SOURCE TEXT:

The bad news didn't get any better for Viratek Inc. over the summer, but analysts say the stock's strong performance in recent months shows how much impact a company can have when it decides to deliberately shore up its stock price.
A partially owned subsidiary of ICN Pharmaceuticals Inc. of Costa Mesa, Viratek lost nearly 35% of its market value in a single day in April when the Food and Drug Administration rejected a proposal to expand testing of its experimental anti-viral drug, ribavirin, for treatment of early-stage AIDS.
After the FDA decision was disclosed, Viratek plunged $8 a share to close at $15 in over-the-counter trading on April 15. The stock continued to decline before bottoming out at $9.50 a share six weeks later.
But it was a different story earlier this month, when the FDA again refused to authorize expanded testing of ribavirin. Despite the serious setback for the company's principal product, Viratek stock declined only 12.5 cents to close at $30.25 on the day after the decision was disclosed. The stock held steady last week, closing Friday at $31.
Obviously, there's more to Viratek's recent market performance than meets the eye. That extra ingredient, analysts and traders agree, was ICN's decision in August to boost its stake in Viratek from 56% to as much as 73% by buying up to 1 million shares of stock in the open market.
ICN officials said at the time that the proposed purchases were for investment purposes only. But analysts immediately suggested that the program was designed to boost Viratek's stock price, which had plunged over the previous year from a high of $98 to the June 1 low of $9.50.
Additionally, at least one analyst, Eugene Melnitchenko of the Dallas securities firm of Eppler, Guerin & Turner Inc., argued that the purchases were an attempt by ICN to "put the squeeze" on short sellers.
Over the last year, Viratek stock has been a favorite of the "shorts," speculators who attempt to make money when stock prices fall by selling borrowed shares and replacing them later with shares purchased at a lower price.
Stock market records show that the number of Viratek shares sold short in recent months has ranged from 900,000 to 1.4 million, at times exceeding a third of all shares not held by ICN. With ICN's stake included, Viratek has 7.9 million shares outstanding.

DATA SUPPLIED:
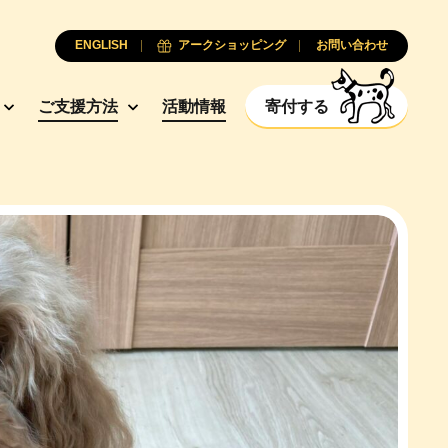
ENGLISH
アークショッピング
お問い合わせ
ご支援方法
活動情報
寄付する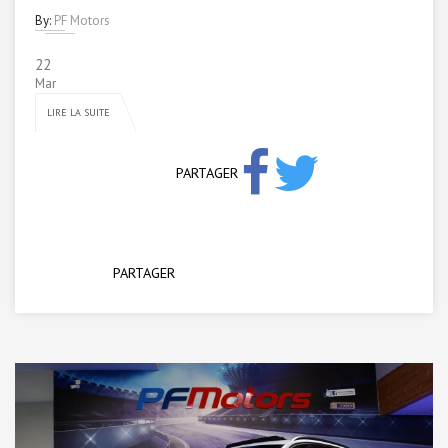
By:
PF Motors
22
Mar
LIRE LA SUITE
PARTAGER
PARTAGER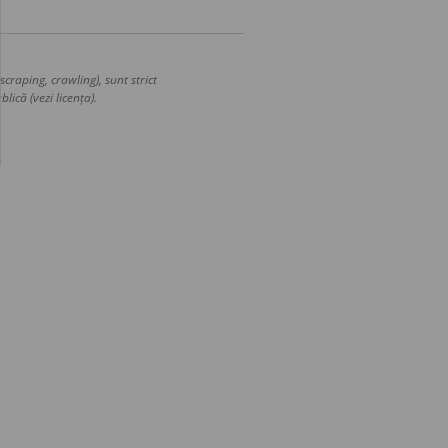
craping, crawling), sunt strict
lică (vezi licența).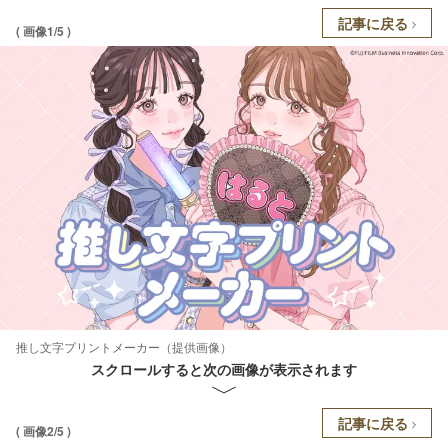
記事に戻る
( 画像1/5 )
推し文字プリントメーカー（提供画像）
スクロールすると次の画像が表示されます
記事に戻る
( 画像2/5 )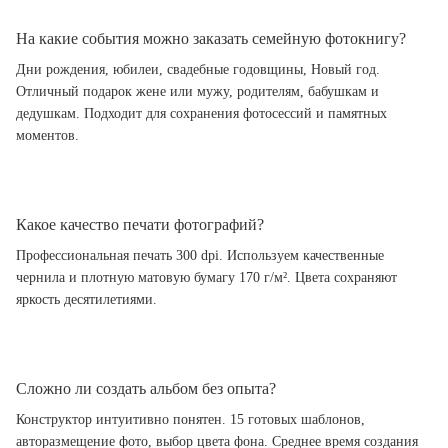
На какие события можно заказать семейную фотокнигу?
Дни рождения, юбилеи, свадебные годовщины, Новый год.
Отличный подарок жене или мужу, родителям, бабушкам и
дедушкам. Подходит для сохранения фотосессий и памятных
моментов.
Какое качество печати фотографий?
Профессиональная печать 300 dpi. Используем качественные
чернила и плотную матовую бумагу 170 г/м². Цвета сохраняют
яркость десятилетиями.
Сложно ли создать альбом без опыта?
Конструктор интуитивно понятен. 15 готовых шаблонов,
авторазмещение фото, выбор цвета фона. Среднее время создания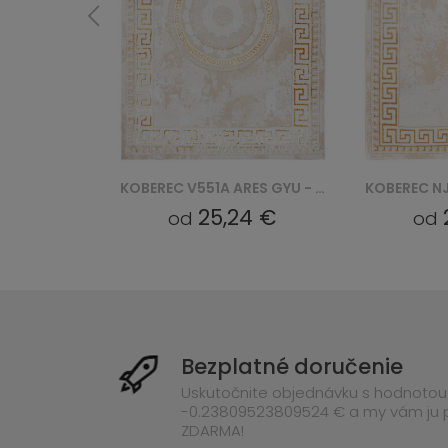
KOBEREC V551A ARES GYU - ZŁOTY
KOBEREC NJ75A ARES GYU - ZŁOTY
4 €
25,24 €
od
od
Bezplatné doručenie
Uskutočnite objednávku s hodnotou
-0.23809523809524 € a my vám ju
ZDARMA!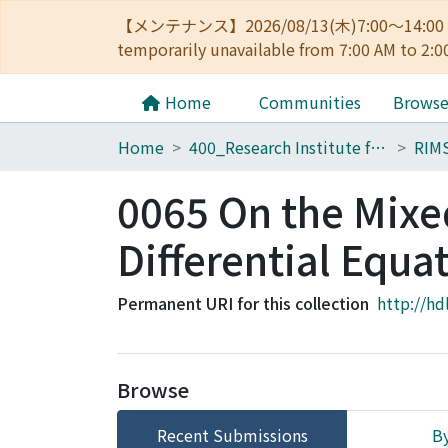
【メンテナンス】2026/08/13(木)7:00～14
temporarily unavailable from 7:00 AM to 2:0
Home
Communities
Brows
Home
400_Research Institute for Mathematical Sciences
RIM
0065 On the Mixe
Differential Equa
Permanent URI for this collection
http://hd
Browse
Recent Submissions
By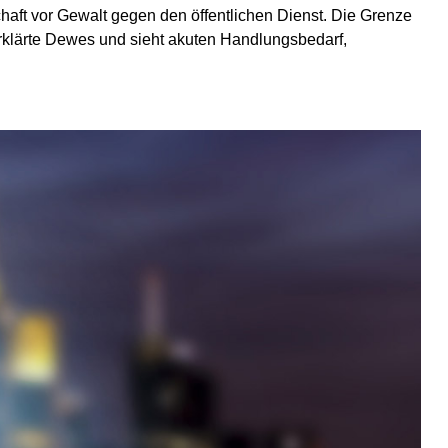
aft vor Gewalt gegen den öffentlichen Dienst. Die Grenze
erklärte Dewes und sieht akuten Handlungsbedarf,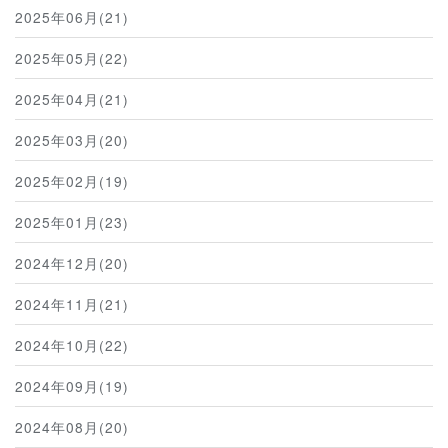
2025年06月(21)
2025年05月(22)
2025年04月(21)
2025年03月(20)
2025年02月(19)
2025年01月(23)
2024年12月(20)
2024年11月(21)
2024年10月(22)
2024年09月(19)
2024年08月(20)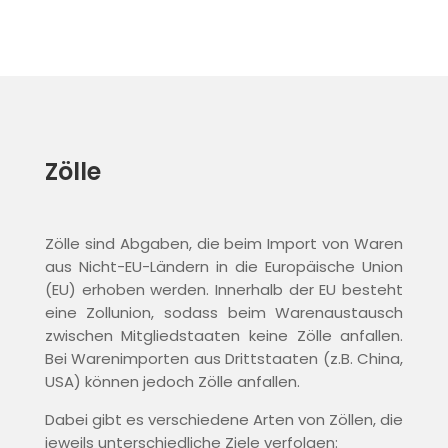
Zölle
Zölle sind Abgaben, die beim Import von Waren
aus Nicht-EU-Ländern in die Europäische Union
(EU) erhoben werden. Innerhalb der EU besteht
eine Zollunion, sodass beim Warenaustausch
zwischen Mitgliedstaaten keine Zölle anfallen.
Bei Warenimporten aus Drittstaaten (z.B. China,
USA) können jedoch Zölle anfallen.
Dabei gibt es verschiedene Arten von Zöllen, die
jeweils unterschiedliche Ziele verfolgen: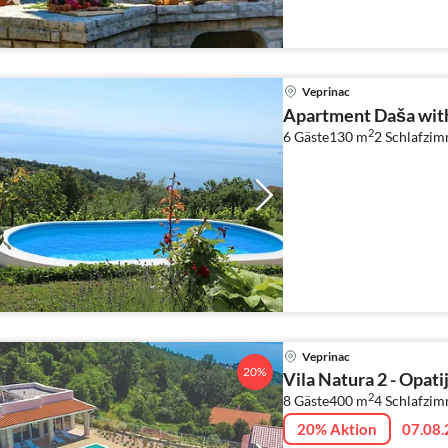
Veprinac
Apartment Daša with 
2
6 Gäste
130 m
2
Schlafzi
Veprinac
20%
Vila Natura 2 - Opati
2
8 Gäste
400 m
4
Schlafzi
20% Aktion
07.08.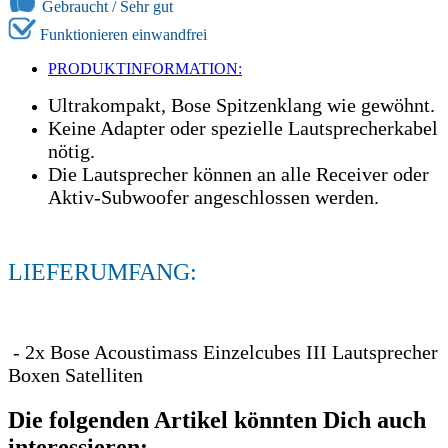
Gebraucht /
Sehr gut
Funktionieren einwandfrei
PRODUKTINFORMATION:
Ultrakompakt, Bose Spitzenklang wie gewöhnt.
Keine Adapter oder spezielle Lautsprecherkabel
nötig.
Die Lautsprecher können an alle Receiver oder
Aktiv-Subwoofer angeschlossen werden.
LIEFERUMFANG:
- 2x Bose Acoustimass Einzelcubes III Lautsprecher
Boxen Satelliten
Die folgenden Artikel könnten Dich auch
interessieren:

WHAT YOU ARE ASKED TO DO: Carry on the article about Viratek's stock price, writing on from the end of its last paragraph.

SOLVED EXERCISE:
By purchasing shares--and, traders say, demanding their immediate delivery--ICN has put upward pressure on the price of Viratek stock and forced some short sellers to close their positions. And when the short sellers scramble to buy shares to replace those they have borrowed, that creates additional upward pressure on the price.
Just look at the numbers:
On June 1, Viratek stock hit rock bottom at $9.50. On June 29, ICN purchased 225,000 Viratek shares held by Eastman Kodak Co., which had bought Viratek stock as part of a diversification move into pharmaceuticals. ICN paid Kodak $10.50 per share under the privately negotiated transaction.
In July, the stock price changed little until the final day of the month, when it jumped to $14.25 per share. A few days later, on Aug. 5, ICN revealed that its board had authorized the purchase of 1 million additional shares. Viratek closed that day at $15.
ICN revealed the bad news about ribavirin's second FDA rejection after the close of trading on Sept. 3. The next day, the FDA action had almost no visible impact on Viratek's closing price of $30.25, just 12.5 cents below the preceding day's close.
But during the day, traders say, the price fluctuated wildly, dropping as low as $25 at one point and spiking as high as $32.25. "It was a difficult day," confided one trader.
The reason for the swings, the trader said, is that individual investors were unloading the shares in the wake of the FDA news, causing the price to plunge, while the company was rapidly buying them, causing the price to recover. ICN bought a total of 250,000 Viratek shares that day, the trader said, paying a variety of prices.
ICN officials could not be reached for comment.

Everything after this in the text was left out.